All Articles Finance Modern Money While You Were Working - March 3

While You Were Working – March 3

Yellen calls the play, Size and speed matter, Uber fumbles and Nasdaq talks AI

4 min read

Modern Money

Janet Yellen

Federal Reserve Chair Janet Yellen - Photo credit: Chip Somodevilla/Getty Images

Omaha! Omaha!

It looks like the Federal Reserve is about to hike rates later this month. Fed Chair Janet Yellen said a bump “would likely be appropriate” if current economic conditions continue. Yellen’s comments did produce this stellar quote from Brian Jacobsen, chief portfolio strategist at Wells Fargo Funds Management: “A rate hike isn’t just baked into the cake, the cake is practically decorated and ready to have the candles lit.”

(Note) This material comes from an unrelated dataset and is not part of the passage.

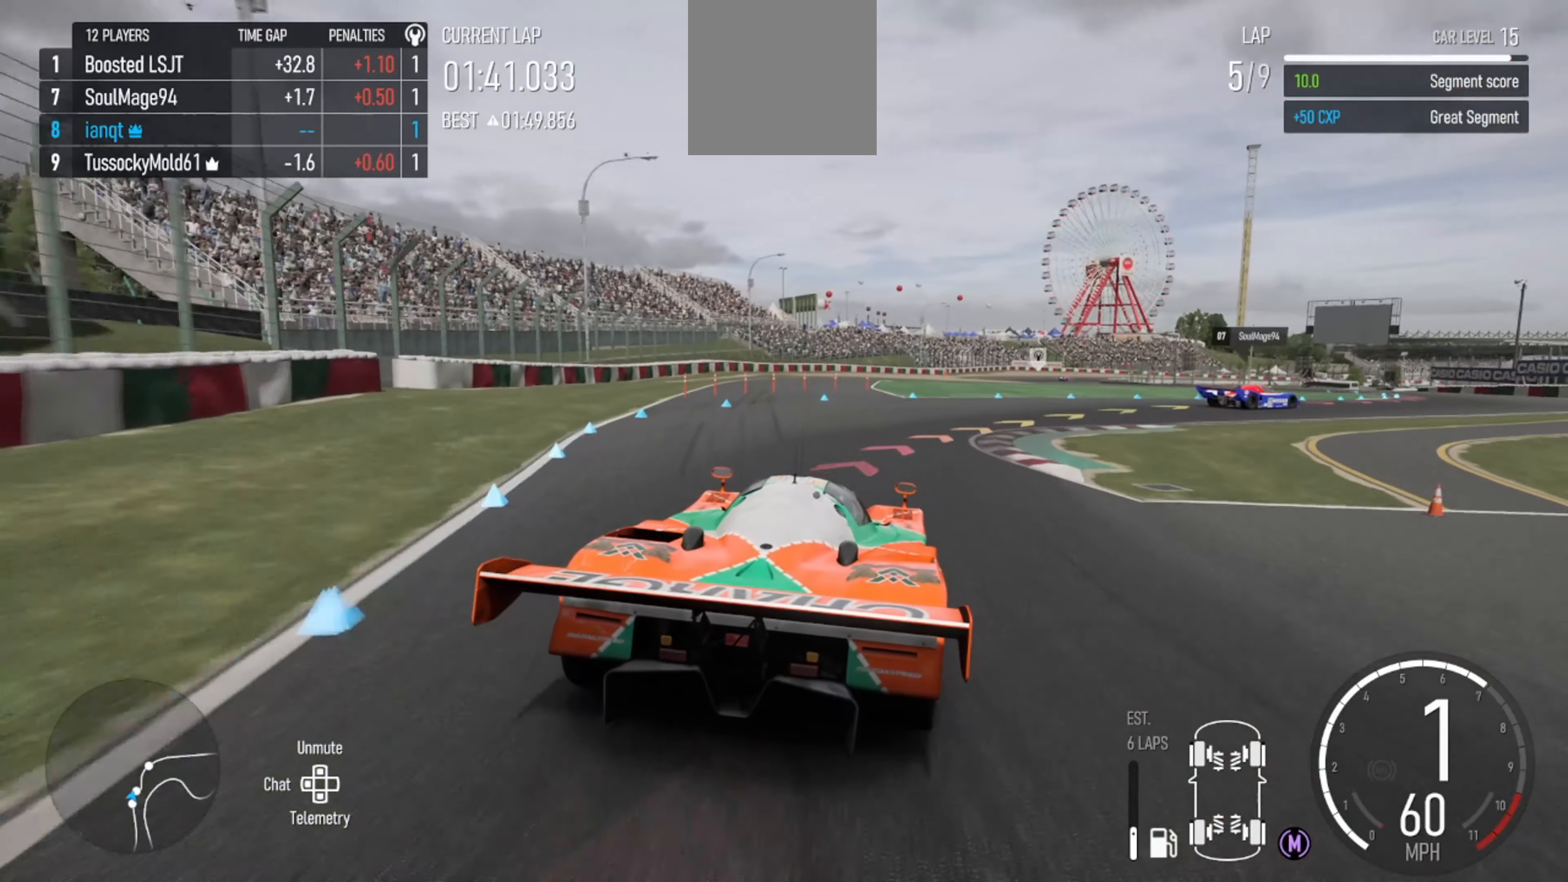
{"dt_ms": 500, "buttons": [], "left_stick": "right", "right_stick": "center", "events": []}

If Yellen is the quarterback, then I guess today was the equivalent of “Hutt! Hutt!”

Size Matters, But Not as Much as Speed

The arrival of the Trump administration has many in the realm of global financial regulation a wee bit nervous about a new wave of fragmentation that could take hold if (when) the US rolls back some of the reforms put in place in the aftermath of the financial crisis. What is not talked about as often is how the varying speeds with which US and European regulators responded to the last crisis has amounted to its own special brand of fragmentation. Think about that when you read this Wall Street Journal piece about the shrinking pie of investment bank business and how European banks are struggling to keep pace with their US counterparts.

Of particular interest is how the bigger European firms like Barclays, Credit Suisse, Deutsche Bank and UBS are struggling more than the second-tier European firms.

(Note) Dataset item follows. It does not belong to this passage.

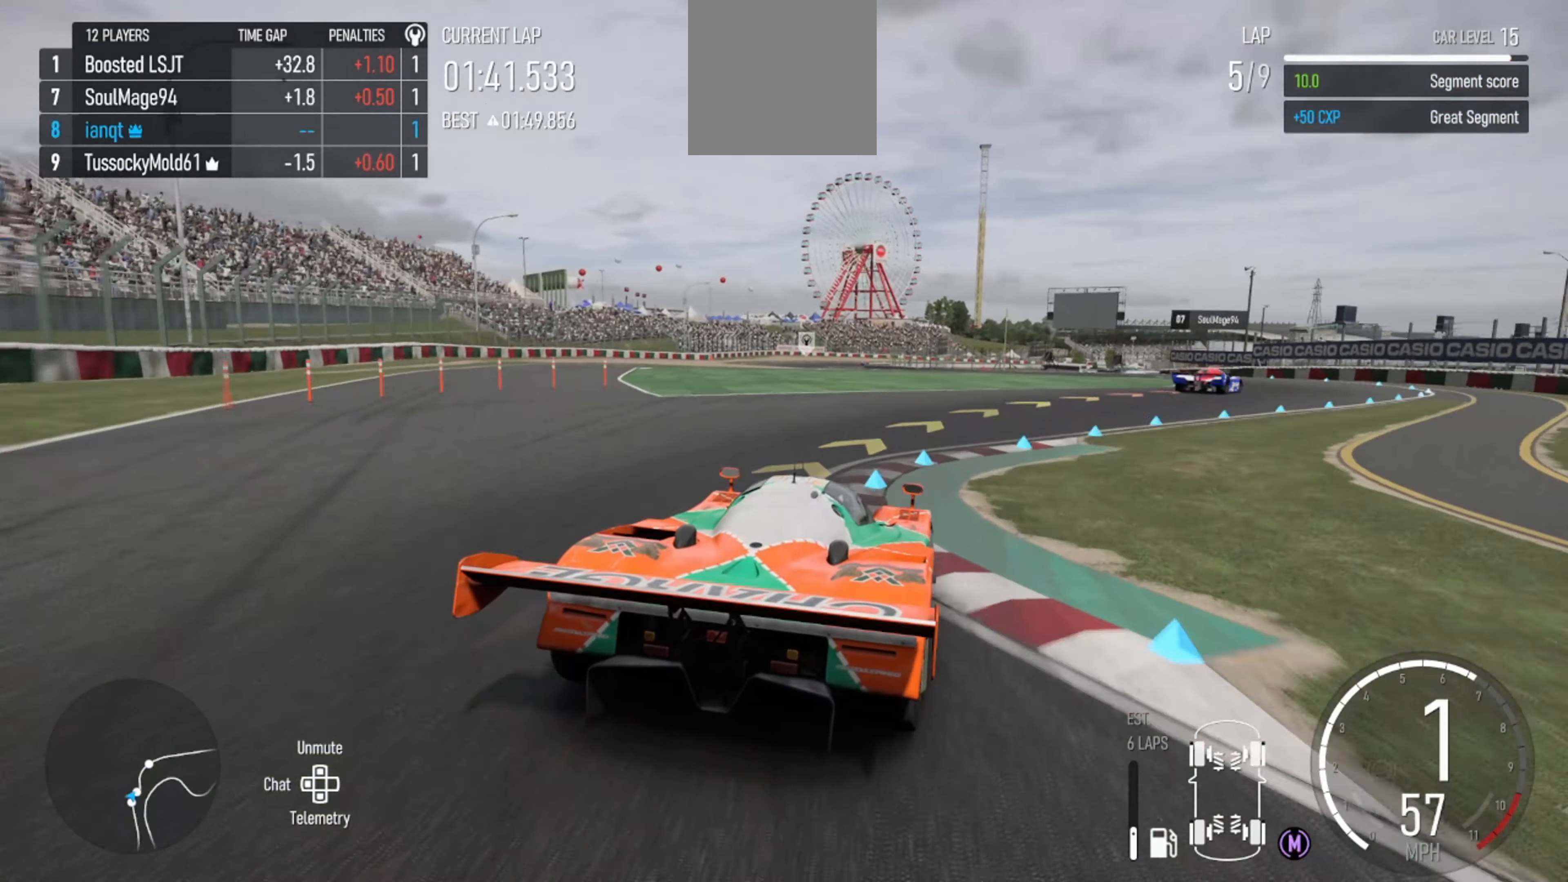
{"dt_ms": 500, "buttons": [], "left_stick": "right", "right_stick": "center", "events": []}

“Part of the problem is that they are still shrinking their balance sheets or increasing their capital—or both—long after their U.S. rivals have made these adjustments.”

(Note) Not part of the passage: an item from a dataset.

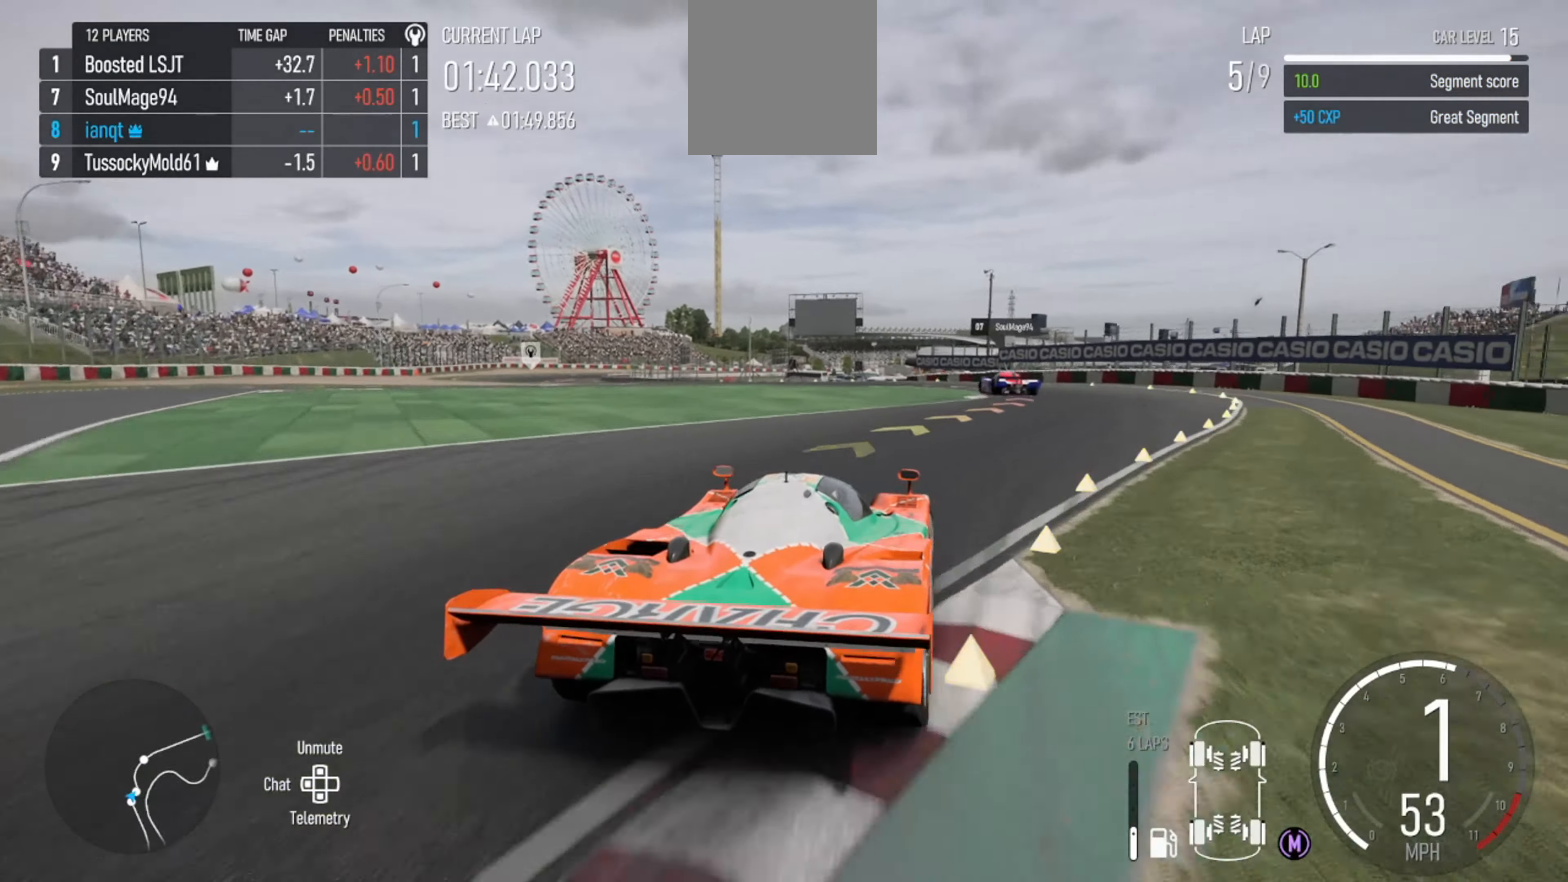
{"dt_ms": 500, "buttons": [], "left_stick": "left", "right_stick": "center"}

So regardless of whether Basel III is ever finalized or Basel IV actually becomes reality, remember it is not just the details of the reforms that matter, but also the speed with which they are implemented.

A Tale of Two Exchanges

Philip Stafford over at the FT Trading Room offered up an excellent tick-tock of the troubled merger attempt by Deutsche Boerse and the London Stock Exchange.

Not-So-Super Uber

Uber hasn’t had the best year.

  1. First users flocked to other options like Lyft when Uber botched its handling of the travel ban chaos at JFK airport (Did we ever figure out if Uber was doing  a shady thing to grab market share or just trying to do a kind and virtuous thing?).
  2. Then a former Uber engineer penned a blog post that smashed Uber’s corporate culture and its handling of sexual harassment complaints.
  3. Then news broke that Uber Founder and CEO Travis Kalanick was foolish enough to get mixed up in an argument with an Uber driving about pricing … on camera … after dancing awkwardly … also on camera … with two lady “friends” on Super Bowl Sunday.
  4. Today the firm is reeling from a New York Times article that details how it uses its prevention program, known as Violation of Terms of Service or Greyball, to elude local authorities trying to catch Uber drivers operating illegally.

That is FOUR merde-storms in a little more than two months!

And when I think of how poorly ALL these stories have been handled by Uber, I think back to this Recode piece from less than a year ago that detailed the internal communications shakeup conducted by Rachel Whetstone, who had been in the role of SVP of Public Policy and Communications for less than a year at the time. Sure, Uber has always been in the headlines for its brash, disruptor approach to business. The difference is those headlines and stories used to slant toward supporting Uber. Now they don’t.

WYWW Appetizers

Weekend Reading

Are central banks killing yields on long-term government bonds?

A speech today by Bank for International Settlements Economic Adviser and Head of Research Hyun Song Shin looked at the impact monetary easing has had on the yield for long-dated government bonds. Research by Shin and his colleagues at the BIS found that “as monetary easing pushed interest rates to record lows, strong demand for long-dated bonds from insurers and pension funds may have put more downward pressure on yields, potentially creating a vicious circle.”